— START Selected extract —

LIFE TIME FITNESS, INC. AND SUBSIDIARIES
NOTES TO UNAUDITED CONSOLIDATED FINANCIAL STATEMENTS
(Table amounts in thousands, except share and per share data)



7.
Recent Accounting Pronouncements
In October 2009, the Financial Accounting Standards Board issued guidance on revenue arrangements with multiple deliverables effective for us in fiscal 2011. The guidance revises the criteria for measuring and allocating consideration to each component of a multiple deliverable arrangement. The guidance requires companies to allocate revenue using the relative selling price of each deliverable, which must be estimated if the company does not have either a history of selling the deliverable on a standalone basis or third-party evidence of selling price. The implementation of the guidance did not have a material impact on our consolidated financial statements.

13

LIFE TIME FITNESS, INC. AND SUBSIDIARIES
NOTES TO UNAUDITED CONSOLIDATED FINANCIAL STATEMENTS
(Table amounts in thousands, except share and per share data)




In September 2011, the Financial Accounting Standards Board issued guidance on goodwill impairment testing. The guidance is effective for us in fiscal 2012, although early adoption is permitted. The guidance allows companies to first assess qualitative factors to determine whether it is necessary to perform the two-step quantitative goodwill impairment test. An entity no longer will be required to calculate the fair value of a reporting unit unless the entity determines, based on a qualitative assessment, that it is more likely than not that its fair value is less than its carrying amount. The guidance also includes examples of the types of factors to consider in conducting the qualitative assessment. We do not expect the implementation of the guidance to have a material impact on our consolidated financial statements.

8.
Long-Term Debt
Revolving Credit Facility
On June 30, 2011, we entered into a Third Amended and Restated Credit Agreement (the “revolving credit facility”) with U.S. Bank National Association, as administrative agent, and the other lenders from time to time party thereto, which amended and restated our Second Amended and Restated Credit Agreement effective May 31, 2007. The material changes to the revolving credit facility increase the amount of the facility from $470.0 million to $660.0 million, which may be increased by an additional $240.0 million upon the exercise of an accordion feature by us if one or more lenders commit the additional $240.0 million, extension of the term of the facility to June 30, 2016, a change in the interest rate and a change in the primary financial covenants under the facility.
Mortgage Notes Payable to Real Estate Investment Trust
On April 4, 2011, we prepaid the ten mortgage notes payable to Starwood Property Mortgage Sub-1, L.L.C. at the par amount of $69.5 million primarily using our revolving credit facility. Concurrent with the prepayment, the mortgages were released on ten related centers.

9. Derivative Instruments
As part of our risk management program, we may periodically use interest rate swaps to manage known market exposures. Terms of derivative instruments are structured to match the terms of the risk being managed and are generally held to maturity.

— END Selected extract —
— START Given information —

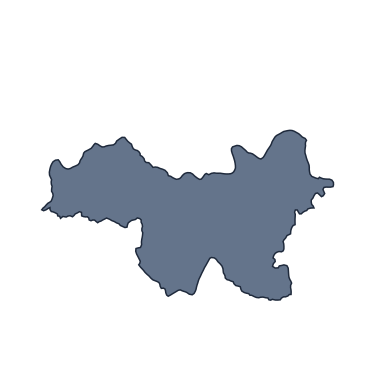 the district of Virgem da Lapa, Minas Gerais, Brazil, rotated 299°
{"feature_id": "56859067B3157753034175", "entity_name": "Virgem da Lapa", "entity_type": "district", "adm_level": 2, "iso_a3": "BRA", "parent_name": "Brazil", "parent_adm1": "Minas Gerais", "projection": "albers", "projection_center": [-42.339, -16.692], "detail": "fine", "context": "isolated", "style": "filled", "palette": "slate", "viewbox_px": 384, "rotation_deg": 299, "n_neighbors": 0, "source": "geoboundaries", "source_scale": "gbopen_adm2", "svg_char_len": 5466}
<svg xmlns="http://www.w3.org/2000/svg" viewBox="0 0 384 384"><g transform="rotate(299 192 192)"><path d="M274.9,237.7L272.6,238.1L270.7,238.2L268.4,238.0L265.3,237.7L262.0,237.7L258.7,237.7L256.7,237.5L254.3,236.3L253.8,234.1L254.0,232.0L254.4,229.4L254.7,226.5L254.3,224.3L253.6,222.6L253.6,220.9L254.3,219.0L254.7,217.2L255.1,215.2L255.5,213.4L255.4,210.9L254.5,208.7L252.9,207.2L251.1,205.6L249.0,205.5L247.1,206.6L245.1,208.6L243.4,210.6L241.6,212.5L239.8,214.3L237.9,215.9L236.1,217.2L234.0,218.4L232.1,218.7L229.9,218.7L228.2,218.1L226.8,217.0L225.7,215.5L224.7,213.8L223.8,212.0L222.9,209.7L222.1,207.5L221.2,206.0L220.3,204.3L219.4,202.0L217.7,199.9L215.3,198.3L215.1,195.5L213.6,194.7L210.6,194.4L207.8,193.9L206.7,192.5L206.7,190.1L207.2,186.7L208.0,183.8L208.0,181.2L206.7,178.6L205.1,177.0L203.7,176.2L201.7,175.6L199.4,175.3L197.8,174.7L196.6,173.6L195.5,172.1L195.3,170.3L195.2,168.0L195.4,165.8L194.8,163.4L196.9,161.1L197.9,157.9L197.7,155.3L197.1,152.6L196.9,150.0L196.1,147.9L194.6,145.9L195.4,144.1L196.0,142.4L196.7,140.0L195.6,137.6L196.1,135.6L197.9,133.9L198.9,131.3L199.0,128.9L200.5,127.9L201.4,126.2L201.8,124.2L201.3,122.1L201.3,119.8L202.6,117.9L204.5,115.8L204.7,113.8L205.2,111.3L206.1,109.0L207.1,106.7L205.9,104.3L203.3,102.9L200.1,101.4L197.5,101.5L195.2,100.5L193.7,98.5L192.3,96.5L190.6,94.6L188.9,93.3L187.8,91.4L187.8,89.1L188.1,86.3L187.6,83.8L185.8,83.3L184.0,83.1L181.4,82.7L178.6,81.0L176.9,79.8L175.4,78.8L173.5,78.4L170.6,79.2L168.3,79.2L166.7,79.0L165.0,79.0L162.9,79.5L160.6,79.1L158.3,77.5L156.1,75.7L153.6,74.2L152.0,72.5L151.3,70.2L151.5,67.1L152.8,64.1L154.4,61.6L155.3,59.4L153.6,57.1L151.1,55.8L148.5,55.7L146.1,55.9L143.6,56.5L140.2,57.6L137.7,59.2L136.1,61.3L134.7,63.2L132.6,63.9L130.6,65.2L129.1,66.9L126.8,67.7L124.6,68.8L123.3,70.9L121.5,72.3L119.6,72.7L117.5,73.1L115.6,73.2L113.9,72.4L112.3,71.4L110.1,70.8L107.6,70.3L105.7,69.5L103.6,69.2L103.7,71.3L105.7,73.0L107.8,74.1L109.5,75.3L107.7,76.4L106.7,78.4L107.3,80.3L107.5,82.7L107.5,85.0L106.0,86.1L106.6,88.0L105.2,89.8L108.0,90.9L109.1,94.1L110.8,95.2L112.1,96.8L112.4,99.5L114.4,100.2L116.3,100.5L118.0,101.8L120.2,103.1L120.6,105.2L119.0,106.2L117.6,107.1L117.9,109.1L118.6,111.0L119.6,112.5L119.2,114.3L117.7,115.6L117.9,117.6L119.4,118.8L120.2,120.5L119.7,122.4L119.4,124.4L121.1,125.2L122.3,126.4L124.1,127.4L125.7,128.5L127.8,129.9L128.2,133.2L128.1,135.8L128.5,138.3L128.4,141.0L128.8,143.5L128.0,145.5L128.2,148.0L128.4,150.6L129.7,152.2L132.0,151.5L134.1,151.2L136.0,152.0L137.8,152.9L139.1,154.3L140.6,155.9L142.8,156.7L143.4,159.1L142.9,161.1L141.0,162.1L139.6,164.1L137.9,165.4L135.7,165.9L133.9,166.9L132.6,168.6L130.4,169.6L128.3,170.4L126.3,171.0L123.8,172.0L121.4,173.5L118.5,173.8L116.9,171.9L115.4,170.4L112.9,171.5L111.0,173.5L109.4,175.9L107.9,178.1L106.4,180.3L104.4,180.9L102.5,180.7L101.2,183.7L100.1,187.2L98.9,190.0L98.2,192.6L97.7,195.1L96.6,198.2L96.2,200.5L96.5,202.7L96.8,205.1L96.8,206.9L95.9,208.4L94.0,210.0L92.8,211.9L94.1,213.7L94.0,215.5L92.8,216.7L91.2,217.9L89.6,219.8L89.3,221.7L91.4,223.1L94.1,224.6L97.0,226.3L99.3,227.6L100.7,229.2L100.8,231.1L101.1,232.9L101.5,234.7L101.6,236.4L101.3,239.1L102.2,242.0L104.3,243.0L106.9,243.0L108.9,242.7L111.1,242.0L113.2,241.5L115.4,241.1L117.5,240.6L119.6,240.3L122.2,240.2L125.9,239.9L129.2,239.8L131.8,239.6L134.5,239.7L137.0,239.7L138.7,239.7L140.9,239.7L142.6,239.7L144.1,240.7L145.2,243.5L144.8,246.0L143.6,248.4L142.8,251.5L141.7,254.2L139.9,256.3L138.0,257.6L136.5,258.7L135.6,260.3L134.6,261.6L132.9,262.8L132.3,265.2L132.9,267.2L133.0,269.3L133.5,271.5L132.1,273.2L131.4,275.6L132.1,278.1L132.6,280.1L130.6,282.0L129.5,283.6L129.4,286.5L129.9,288.8L130.6,290.9L129.8,292.6L130.6,294.3L130.7,297.2L131.0,299.5L131.9,301.7L133.2,303.0L134.5,305.0L135.2,307.6L136.1,309.8L135.0,311.5L135.5,313.2L137.1,314.3L137.9,317.2L139.2,319.6L140.5,321.5L142.5,321.6L144.7,322.9L145.7,324.7L147.6,326.3L149.5,326.8L150.4,328.3L152.6,327.2L154.3,326.1L156.1,324.6L158.2,323.5L160.6,323.3L161.9,321.7L162.9,320.0L164.4,318.2L165.7,317.2L167.8,315.8L170.0,314.4L172.1,313.0L173.6,310.7L172.8,307.7L171.1,305.9L169.7,304.2L167.5,304.2L165.8,301.6L166.0,298.5L168.8,297.9L171.5,298.5L173.2,297.2L173.6,294.9L175.9,294.3L178.7,294.5L180.7,295.6L182.1,296.9L183.1,299.3L184.8,300.3L186.7,300.0L189.1,298.7L191.2,297.3L192.8,295.7L194.6,295.6L197.1,296.2L200.0,296.2L201.6,297.4L203.2,298.5L205.3,297.5L207.0,296.9L209.4,296.5L211.8,296.7L213.4,298.0L215.6,296.7L218.3,295.2L220.6,294.1L222.6,293.1L224.1,291.5L226.4,291.1L227.3,292.8L226.0,294.8L225.0,296.6L225.9,298.2L227.9,298.8L229.9,299.9L231.4,301.3L233.5,301.6L235.5,303.6L237.2,306.4L238.5,304.7L239.2,302.7L241.1,301.1L242.9,300.2L245.2,300.7L247.9,300.5L250.6,300.7L252.0,302.3L251.5,304.6L250.7,307.5L252.3,308.6L255.0,308.8L256.5,306.8L257.8,305.3L260.0,305.2L261.4,307.0L262.3,308.8L263.4,310.8L265.1,312.7L266.9,312.3L269.0,311.0L270.2,308.6L269.9,306.1L268.3,303.0L267.2,300.4L266.9,298.7L266.7,296.3L264.9,296.0L264.2,293.6L264.0,291.6L263.7,289.1L265.0,286.4L266.8,284.9L268.6,283.6L270.3,282.7L272.2,281.4L273.8,279.6L275.3,277.7L277.1,275.7L279.2,273.7L280.8,272.0L282.9,270.7L285.3,269.7L287.5,268.9L288.9,267.9L290.8,267.1L292.7,267.1L293.7,265.0L293.5,261.9L294.2,259.4L294.7,257.1L294.7,254.6L294.7,251.9L294.3,249.7L293.4,247.7L292.2,246.1L291.0,244.7L289.4,242.9L287.8,241.9L286.0,240.9L284.0,239.6L282.3,238.5L280.2,237.9L277.9,237.8L274.9,237.7Z" fill="#64748b" stroke="#1e293b" stroke-width="1.5"/></g></svg>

— END Given information —

__Your tasks__:
1. From the Life Time Fitness notes, quote the part that opens with the words containing "9. Derivative Instruments" and closes with "held to maturity.".
2. In the Life Time Fitness notes, to what date was the term of the revolving credit facility extended?
3. Proceed with the Life Time Fitness notes from the point where they stop.

__Responses__:
1.
9. Derivative Instruments
As part of our risk management program, we may periodically use interest rate swaps to manage known market exposures. Terms of derivative instruments are structured to match the terms of the risk being managed and are generally held to maturity.

2. June 30, 2016.

3.
In August 2011, we entered into an interest rate swap contract that effectively fixed the rates paid on a total of $200.0 million of variable rate borrowings at 1.32% plus the applicable spread (which depends on our EBITDAR leverage ratio) until June 2016. The contract has been designated a cash flow hedge against interest rate volatility. In accordance with applicable accounting guidance, changes in the fair market value of the swap contract are recorded in accumulated other comprehensive (loss) income. As of September 30, 2011, the $1.2 million fair market value loss, net of tax, of the swap contract was recorded as accumulated other comprehensive loss in the shareholders’ equity section of our consolidated balance sheets and the $2.0 million gross fair market value of the swap contract was included in long-term debt.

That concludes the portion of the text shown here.